**What this exercise asks:**
1. In the Neerja soundtrack text below, rewrite the paragraph that begins "Neerja is the soundtrack album" as a short bulleted list that keeps its main facts.
2. Repeat word for word the stretch of the Neerja soundtrack text below from "Singles from Neerja" through "received by critics.".
3. Pick up the text about the Neerja soundtrack below after its last sentence, and write the next few sentences.

**Passage to read:**
·····
Soundtrack album by Vishal Khurana
- Released: 5 February 2016
- Recorded: 2015–2016
- Genre: Feature film soundtrack
- Length: 14:13
- Language: Hindi
- Label: T-Series
- Producer: Atul Kasbekar

Vishal Khurana chronology
|  | Neerja (2016) | Jolly LLB 2 (2017) |

Singles from Neerja
- "Jeete Hain Chal" Released: 1 February 2016;

= Neerja (soundtrack) =

Neerja is the soundtrack album to the 2016 film of the same name directed by Ram Madhvani. The album featured four songs composed by Vishal Khurana K with lyrics written by Prasoon Joshi. The soundtrack was preceded by the single "Jeete Hain Chal", released on 1 February, and the album was released through T-Series on 5 February. The soundtrack was positively received by critics.
·····
**Collected material:**
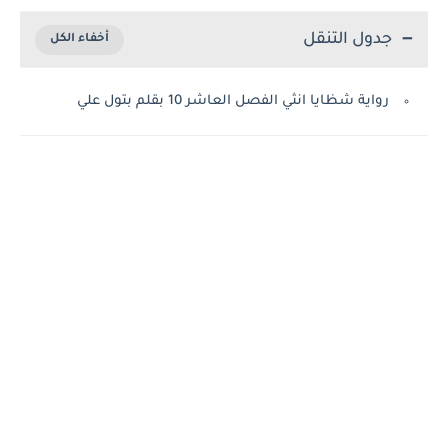
جدول التنقل
رواية شظايا انثي الفصل العاشر 10 بقلم بتول علي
·····
**Answers to this exercise:**
1.
- Soundtrack to the 2016 film Neerja, directed by Ram Madhvani
- Four songs composed by Vishal Khurana, with lyrics by Prasoon Joshi
- Single "Jeete Hain Chal" released on 1 February
- Album released by T-Series on 5 February
- Positive reception from critics

2.
Singles from Neerja
- "Jeete Hain Chal" Released: 1 February 2016;

= Neerja (soundtrack) =

Neerja is the soundtrack album to the 2016 film of the same name directed by Ram Madhvani. The album featured four songs composed by Vishal Khurana K with lyrics written by Prasoon Joshi. The soundtrack was preceded by the single "Jeete Hain Chal", released on 1 February, and the album was released through T-Series on 5 February. The soundtrack was positively received by critics.

3.
== Development ==
The soundtrack and score were composed by Vishal Khurana K, with lyrics written by Prasoon Joshi. Khurana, who had composed jingles for advertisements directed by Madhvani, had recalled that the latter had offered him to score for the film, and asked to know more about the life of Neerja Bhanot; when he read the script for the film, he found it fascinating and completely inspired by the story. According to Khurana K, "The brief given to me was that the music should be a part of the film and go with i [sic] tone—simple and straight from the heart."

Khurana K took around 8 months to compose the songs for the film. Composer Shekhar Ravjiani, who made his acting debut in the film, had also sang one of the song "Gehra Ishq". Khurana K added that despite being a musician, Ravjiani did not interfere in the decisions for music, and was supportive of his composition skills. Sonam Kapoor, listened to one of his composition "Aisa Kyun Maa" and "was very happy, emotional" and encouraged Khurana.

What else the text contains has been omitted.